Der AfD-Spitzenkandidat ist landespolitisch unbefleckt. Im Wahlkampf gab er sich betont gemäßigt. Mit Marzischewski werden aber auch einige bekannte Gesichter der letzten AfD-Fraktion wieder einziehen. Landespolitische Beobachter zählten sie in der Vergangenheit ausdrücklich nicht zum gemäßigten Teil der Partei, die zudem vom Verfassungsschutz als Verdachtsobjekt eingestuft worden ist.

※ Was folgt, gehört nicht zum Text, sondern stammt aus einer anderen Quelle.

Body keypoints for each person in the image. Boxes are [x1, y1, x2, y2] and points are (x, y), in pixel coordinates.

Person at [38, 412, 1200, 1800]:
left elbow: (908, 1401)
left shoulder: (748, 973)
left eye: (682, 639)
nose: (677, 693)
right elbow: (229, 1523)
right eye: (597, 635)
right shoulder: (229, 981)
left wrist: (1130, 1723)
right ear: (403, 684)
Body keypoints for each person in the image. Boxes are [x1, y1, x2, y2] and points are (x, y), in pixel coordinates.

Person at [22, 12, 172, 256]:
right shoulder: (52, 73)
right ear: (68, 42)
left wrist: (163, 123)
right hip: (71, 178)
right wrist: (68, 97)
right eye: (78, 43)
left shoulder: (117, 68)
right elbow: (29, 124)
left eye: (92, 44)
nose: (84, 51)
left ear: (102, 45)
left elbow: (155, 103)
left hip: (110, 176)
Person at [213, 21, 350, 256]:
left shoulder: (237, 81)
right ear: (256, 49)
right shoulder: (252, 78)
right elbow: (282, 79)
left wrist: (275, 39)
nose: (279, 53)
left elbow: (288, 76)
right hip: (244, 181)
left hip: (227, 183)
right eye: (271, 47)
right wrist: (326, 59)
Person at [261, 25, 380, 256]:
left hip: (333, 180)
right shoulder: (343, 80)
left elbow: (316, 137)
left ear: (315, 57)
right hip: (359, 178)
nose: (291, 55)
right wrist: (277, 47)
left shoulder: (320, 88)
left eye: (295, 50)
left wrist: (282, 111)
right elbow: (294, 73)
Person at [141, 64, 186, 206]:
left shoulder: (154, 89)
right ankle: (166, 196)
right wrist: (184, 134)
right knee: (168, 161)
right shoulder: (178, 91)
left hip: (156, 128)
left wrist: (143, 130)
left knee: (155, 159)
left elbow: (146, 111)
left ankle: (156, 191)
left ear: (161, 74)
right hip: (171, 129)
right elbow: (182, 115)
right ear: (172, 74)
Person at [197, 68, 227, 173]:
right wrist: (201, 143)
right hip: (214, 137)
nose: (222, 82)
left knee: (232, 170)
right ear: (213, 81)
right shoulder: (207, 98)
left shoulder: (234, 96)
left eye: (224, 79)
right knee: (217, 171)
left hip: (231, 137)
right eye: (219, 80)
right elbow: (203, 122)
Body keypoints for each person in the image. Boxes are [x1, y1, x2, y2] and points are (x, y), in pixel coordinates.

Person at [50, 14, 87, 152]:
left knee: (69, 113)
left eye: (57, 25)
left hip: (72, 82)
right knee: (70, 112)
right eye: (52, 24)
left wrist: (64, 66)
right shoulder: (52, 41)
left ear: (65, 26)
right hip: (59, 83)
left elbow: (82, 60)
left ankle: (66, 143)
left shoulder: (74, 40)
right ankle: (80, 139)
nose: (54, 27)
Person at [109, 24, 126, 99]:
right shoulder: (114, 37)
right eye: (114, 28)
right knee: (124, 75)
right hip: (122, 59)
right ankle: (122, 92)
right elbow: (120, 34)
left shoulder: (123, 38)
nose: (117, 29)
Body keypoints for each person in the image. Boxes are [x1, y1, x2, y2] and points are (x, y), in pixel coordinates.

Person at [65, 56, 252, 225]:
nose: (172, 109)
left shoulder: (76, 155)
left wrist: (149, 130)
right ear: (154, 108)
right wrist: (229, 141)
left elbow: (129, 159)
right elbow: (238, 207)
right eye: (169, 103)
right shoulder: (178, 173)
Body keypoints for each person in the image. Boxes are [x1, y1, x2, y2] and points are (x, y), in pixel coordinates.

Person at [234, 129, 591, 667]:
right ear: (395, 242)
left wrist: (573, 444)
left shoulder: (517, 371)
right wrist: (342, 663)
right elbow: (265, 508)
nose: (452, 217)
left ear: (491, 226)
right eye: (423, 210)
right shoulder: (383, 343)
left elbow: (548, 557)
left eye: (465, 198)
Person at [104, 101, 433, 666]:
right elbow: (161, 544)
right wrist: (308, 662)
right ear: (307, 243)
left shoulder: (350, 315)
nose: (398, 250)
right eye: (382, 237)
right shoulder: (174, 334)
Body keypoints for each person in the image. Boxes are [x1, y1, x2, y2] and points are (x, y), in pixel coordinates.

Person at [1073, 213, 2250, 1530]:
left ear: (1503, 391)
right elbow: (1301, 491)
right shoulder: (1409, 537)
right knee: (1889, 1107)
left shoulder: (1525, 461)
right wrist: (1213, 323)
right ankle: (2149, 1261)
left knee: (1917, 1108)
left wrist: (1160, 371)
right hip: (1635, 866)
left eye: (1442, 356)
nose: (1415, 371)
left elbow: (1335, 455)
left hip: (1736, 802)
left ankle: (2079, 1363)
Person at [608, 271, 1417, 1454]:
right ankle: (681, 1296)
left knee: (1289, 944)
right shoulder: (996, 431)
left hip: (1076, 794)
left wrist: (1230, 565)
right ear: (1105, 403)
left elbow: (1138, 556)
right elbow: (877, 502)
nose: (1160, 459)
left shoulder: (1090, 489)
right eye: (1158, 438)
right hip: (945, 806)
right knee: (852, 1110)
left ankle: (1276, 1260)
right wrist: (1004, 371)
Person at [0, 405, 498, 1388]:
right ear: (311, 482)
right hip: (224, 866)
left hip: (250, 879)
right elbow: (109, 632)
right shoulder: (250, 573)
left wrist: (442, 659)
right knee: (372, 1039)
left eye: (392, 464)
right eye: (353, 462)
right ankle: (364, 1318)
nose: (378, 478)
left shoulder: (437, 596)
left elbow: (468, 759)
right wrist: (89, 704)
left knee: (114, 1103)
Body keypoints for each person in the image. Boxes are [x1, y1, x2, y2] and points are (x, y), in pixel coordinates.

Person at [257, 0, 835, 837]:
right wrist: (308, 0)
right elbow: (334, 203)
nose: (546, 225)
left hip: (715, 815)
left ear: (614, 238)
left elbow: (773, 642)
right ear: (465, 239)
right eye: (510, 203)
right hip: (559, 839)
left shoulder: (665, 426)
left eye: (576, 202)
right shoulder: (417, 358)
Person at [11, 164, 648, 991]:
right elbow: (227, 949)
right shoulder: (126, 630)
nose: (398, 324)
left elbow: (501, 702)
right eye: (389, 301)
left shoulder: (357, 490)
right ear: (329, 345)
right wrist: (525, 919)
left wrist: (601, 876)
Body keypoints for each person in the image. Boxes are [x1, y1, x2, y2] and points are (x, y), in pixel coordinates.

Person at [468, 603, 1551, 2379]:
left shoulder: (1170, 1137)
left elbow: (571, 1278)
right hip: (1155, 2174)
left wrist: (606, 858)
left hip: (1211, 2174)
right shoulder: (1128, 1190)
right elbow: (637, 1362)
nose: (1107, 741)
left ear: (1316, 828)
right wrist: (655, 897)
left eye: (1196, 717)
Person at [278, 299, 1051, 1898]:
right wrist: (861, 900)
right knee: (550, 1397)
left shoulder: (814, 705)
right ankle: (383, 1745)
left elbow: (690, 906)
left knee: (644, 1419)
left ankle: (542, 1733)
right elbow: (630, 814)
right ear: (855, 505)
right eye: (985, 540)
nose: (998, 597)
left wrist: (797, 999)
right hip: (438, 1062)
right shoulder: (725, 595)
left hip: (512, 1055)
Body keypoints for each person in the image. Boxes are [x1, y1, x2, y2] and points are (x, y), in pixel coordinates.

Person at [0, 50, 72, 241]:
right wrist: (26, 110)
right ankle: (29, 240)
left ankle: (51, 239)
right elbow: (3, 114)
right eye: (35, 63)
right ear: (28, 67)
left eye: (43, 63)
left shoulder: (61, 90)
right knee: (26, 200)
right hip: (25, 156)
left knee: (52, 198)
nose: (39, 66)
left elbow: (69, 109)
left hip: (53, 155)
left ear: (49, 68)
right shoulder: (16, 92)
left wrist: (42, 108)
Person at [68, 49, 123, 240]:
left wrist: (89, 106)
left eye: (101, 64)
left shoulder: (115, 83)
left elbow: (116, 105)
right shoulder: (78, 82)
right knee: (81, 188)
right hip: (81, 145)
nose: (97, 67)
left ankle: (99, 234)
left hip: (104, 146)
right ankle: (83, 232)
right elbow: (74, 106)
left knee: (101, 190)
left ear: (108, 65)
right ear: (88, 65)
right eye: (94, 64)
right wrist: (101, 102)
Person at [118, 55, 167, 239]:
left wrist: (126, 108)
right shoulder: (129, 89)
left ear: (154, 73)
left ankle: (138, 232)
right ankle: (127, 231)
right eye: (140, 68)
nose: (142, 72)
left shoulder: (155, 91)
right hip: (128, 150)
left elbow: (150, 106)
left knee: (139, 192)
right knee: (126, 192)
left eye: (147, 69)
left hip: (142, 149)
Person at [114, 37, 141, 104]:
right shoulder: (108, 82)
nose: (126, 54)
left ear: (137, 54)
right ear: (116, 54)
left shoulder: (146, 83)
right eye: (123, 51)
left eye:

Die Neu- und Altparlamentarier der selbsternannten Alternative bringen Ballast mit: Die Staatsanwaltschaft Hannover ermittelt gegen Partei-Vize und Neu-Landtagsmitglied Ansgar Schledde aus der Grafschaft Bentheim.

Die Anklagebehörde geht dem Anfangsverdacht der Untreue nach. Ex-AfD-Mitglied Christopher Emden hatte im ZDF erklärt, er hätte für einen guten Listenplatz zur Landtagswahl eine vierstellige Summe auf ein Konto zahlen sollen, das von Schledde verwaltet wird.

Der wies die Vorhaltungen des ehemaligen Parteifreundes als „Mumpitz” zurück. In der Raucherecke der AfD-Wahlparty sagte Schledde unserer Redaktion, er habe seinerseits nun rechtliche Schritte eingeleitet. Aber das sind nur Randnotizen am Sonntagabend im Qualm von Isernhagen.